*WORK INSTRUCTION*
Return each line of the listing that has the word "could" in it.
# # # #
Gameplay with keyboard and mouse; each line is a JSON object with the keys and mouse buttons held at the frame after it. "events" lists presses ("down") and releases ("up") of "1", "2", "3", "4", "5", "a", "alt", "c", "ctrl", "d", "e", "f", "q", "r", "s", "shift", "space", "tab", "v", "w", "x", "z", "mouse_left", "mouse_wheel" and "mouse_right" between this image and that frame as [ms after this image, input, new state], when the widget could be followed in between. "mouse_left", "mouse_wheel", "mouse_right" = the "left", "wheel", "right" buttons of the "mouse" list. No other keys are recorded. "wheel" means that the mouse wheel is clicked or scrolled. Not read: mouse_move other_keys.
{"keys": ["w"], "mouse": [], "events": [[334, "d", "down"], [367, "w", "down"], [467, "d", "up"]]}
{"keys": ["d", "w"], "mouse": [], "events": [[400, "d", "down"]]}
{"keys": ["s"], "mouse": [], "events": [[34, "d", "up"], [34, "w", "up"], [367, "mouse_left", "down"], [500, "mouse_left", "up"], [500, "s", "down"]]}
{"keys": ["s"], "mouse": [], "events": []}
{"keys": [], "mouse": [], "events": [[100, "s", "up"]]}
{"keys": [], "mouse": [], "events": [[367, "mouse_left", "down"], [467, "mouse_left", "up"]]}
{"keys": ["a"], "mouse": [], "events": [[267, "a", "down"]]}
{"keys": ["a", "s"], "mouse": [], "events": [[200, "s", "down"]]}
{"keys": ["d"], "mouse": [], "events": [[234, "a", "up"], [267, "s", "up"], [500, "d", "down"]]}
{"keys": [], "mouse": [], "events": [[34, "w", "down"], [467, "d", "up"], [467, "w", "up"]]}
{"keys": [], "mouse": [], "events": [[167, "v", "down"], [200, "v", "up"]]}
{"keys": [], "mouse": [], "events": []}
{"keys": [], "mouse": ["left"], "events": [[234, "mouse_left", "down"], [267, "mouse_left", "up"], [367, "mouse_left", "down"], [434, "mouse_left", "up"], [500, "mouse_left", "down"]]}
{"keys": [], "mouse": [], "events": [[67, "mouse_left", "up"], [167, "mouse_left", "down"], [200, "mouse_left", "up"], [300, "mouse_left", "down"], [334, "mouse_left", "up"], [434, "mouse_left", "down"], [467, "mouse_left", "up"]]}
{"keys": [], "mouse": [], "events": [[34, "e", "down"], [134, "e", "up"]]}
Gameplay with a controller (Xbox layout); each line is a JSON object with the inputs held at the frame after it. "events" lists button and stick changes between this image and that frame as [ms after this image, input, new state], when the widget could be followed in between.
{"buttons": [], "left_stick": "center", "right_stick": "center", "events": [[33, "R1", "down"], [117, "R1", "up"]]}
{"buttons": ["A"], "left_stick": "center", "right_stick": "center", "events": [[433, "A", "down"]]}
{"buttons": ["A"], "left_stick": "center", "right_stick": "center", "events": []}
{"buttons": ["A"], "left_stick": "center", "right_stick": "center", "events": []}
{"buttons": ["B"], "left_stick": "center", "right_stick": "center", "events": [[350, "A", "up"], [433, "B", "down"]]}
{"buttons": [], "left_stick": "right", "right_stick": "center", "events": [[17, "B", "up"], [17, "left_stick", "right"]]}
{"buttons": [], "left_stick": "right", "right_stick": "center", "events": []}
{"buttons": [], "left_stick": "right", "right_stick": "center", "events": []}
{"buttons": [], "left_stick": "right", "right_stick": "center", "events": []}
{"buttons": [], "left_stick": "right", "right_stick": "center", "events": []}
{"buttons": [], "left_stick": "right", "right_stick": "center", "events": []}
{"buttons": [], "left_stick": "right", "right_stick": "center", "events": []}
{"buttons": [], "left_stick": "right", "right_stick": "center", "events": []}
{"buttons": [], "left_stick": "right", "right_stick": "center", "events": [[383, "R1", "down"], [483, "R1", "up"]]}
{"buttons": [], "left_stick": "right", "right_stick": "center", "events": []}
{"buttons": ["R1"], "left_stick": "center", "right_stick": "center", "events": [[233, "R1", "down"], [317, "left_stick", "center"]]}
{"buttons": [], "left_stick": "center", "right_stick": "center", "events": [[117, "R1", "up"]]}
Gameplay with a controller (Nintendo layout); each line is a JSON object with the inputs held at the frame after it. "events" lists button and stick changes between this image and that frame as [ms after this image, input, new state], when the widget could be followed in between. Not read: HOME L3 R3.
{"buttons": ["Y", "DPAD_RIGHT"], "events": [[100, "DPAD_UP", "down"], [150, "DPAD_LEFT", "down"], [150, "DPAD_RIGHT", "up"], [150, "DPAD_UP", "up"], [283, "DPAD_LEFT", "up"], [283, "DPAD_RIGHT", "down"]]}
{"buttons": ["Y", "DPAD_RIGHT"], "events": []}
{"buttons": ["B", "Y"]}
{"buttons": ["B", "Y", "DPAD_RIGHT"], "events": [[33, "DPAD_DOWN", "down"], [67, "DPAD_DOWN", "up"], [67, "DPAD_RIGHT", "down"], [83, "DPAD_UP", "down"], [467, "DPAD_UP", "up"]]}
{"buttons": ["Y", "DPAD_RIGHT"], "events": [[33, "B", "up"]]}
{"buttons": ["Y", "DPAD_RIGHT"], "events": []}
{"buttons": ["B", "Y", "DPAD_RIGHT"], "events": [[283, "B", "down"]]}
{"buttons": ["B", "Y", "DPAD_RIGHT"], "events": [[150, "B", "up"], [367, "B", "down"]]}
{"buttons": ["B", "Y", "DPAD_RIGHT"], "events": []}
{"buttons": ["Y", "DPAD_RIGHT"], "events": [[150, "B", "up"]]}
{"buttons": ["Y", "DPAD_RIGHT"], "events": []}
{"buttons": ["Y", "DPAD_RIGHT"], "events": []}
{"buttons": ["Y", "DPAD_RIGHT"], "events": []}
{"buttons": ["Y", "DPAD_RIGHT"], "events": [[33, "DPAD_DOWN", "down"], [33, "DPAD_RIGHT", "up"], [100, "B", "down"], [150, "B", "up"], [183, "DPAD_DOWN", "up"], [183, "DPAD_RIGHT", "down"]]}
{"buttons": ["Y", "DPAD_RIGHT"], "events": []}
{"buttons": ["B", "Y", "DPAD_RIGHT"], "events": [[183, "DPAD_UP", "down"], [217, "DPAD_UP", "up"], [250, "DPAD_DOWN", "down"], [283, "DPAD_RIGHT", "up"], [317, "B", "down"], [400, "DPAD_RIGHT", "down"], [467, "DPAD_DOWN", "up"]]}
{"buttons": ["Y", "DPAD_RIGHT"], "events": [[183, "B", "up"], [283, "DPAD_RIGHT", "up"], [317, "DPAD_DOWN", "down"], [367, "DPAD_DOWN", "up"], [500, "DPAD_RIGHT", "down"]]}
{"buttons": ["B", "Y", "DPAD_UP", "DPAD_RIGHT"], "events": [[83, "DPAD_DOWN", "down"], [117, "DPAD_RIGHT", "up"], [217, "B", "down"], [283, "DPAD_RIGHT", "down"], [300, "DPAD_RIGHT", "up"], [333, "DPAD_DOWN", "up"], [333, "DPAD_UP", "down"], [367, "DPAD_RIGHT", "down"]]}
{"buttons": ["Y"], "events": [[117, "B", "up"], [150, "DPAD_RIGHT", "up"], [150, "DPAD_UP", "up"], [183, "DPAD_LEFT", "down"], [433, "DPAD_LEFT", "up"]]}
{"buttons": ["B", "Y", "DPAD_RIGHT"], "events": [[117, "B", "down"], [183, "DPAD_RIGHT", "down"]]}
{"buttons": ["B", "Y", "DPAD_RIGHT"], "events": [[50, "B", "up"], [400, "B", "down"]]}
# # # #
*RESPONSE*
Gameplay with keyboard and mouse; each line is a JSON object with the keys and mouse buttons held at the frame after it. "events" lists presses ("down") and releases ("up") of "1", "2", "3", "4", "5", "a", "alt", "c", "ctrl", "d", "e", "f", "q", "r", "s", "shift", "space", "tab", "v", "w", "x", "z", "mouse_left", "mouse_wheel" and "mouse_right" between this image and that frame as [ms after this image, input, new state], when the widget could be followed in between. "mouse_left", "mouse_wheel", "mouse_right" = the "left", "wheel", "right" buttons of the "mouse" list. No other keys are recorded. "wheel" means that the mouse wheel is clicked or scrolled. Not read: mouse_move other_keys.
Gameplay with a controller (Xbox layout); each line is a JSON object with the inputs held at the frame after it. "events" lists button and stick changes between this image and that frame as [ms after this image, input, new state], when the widget could be followed in between.
Gameplay with a controller (Nintendo layout); each line is a JSON object with the inputs held at the frame after it. "events" lists button and stick changes between this image and that frame as [ms after this image, input, new state], when the widget could be followed in between. Not read: HOME L3 R3.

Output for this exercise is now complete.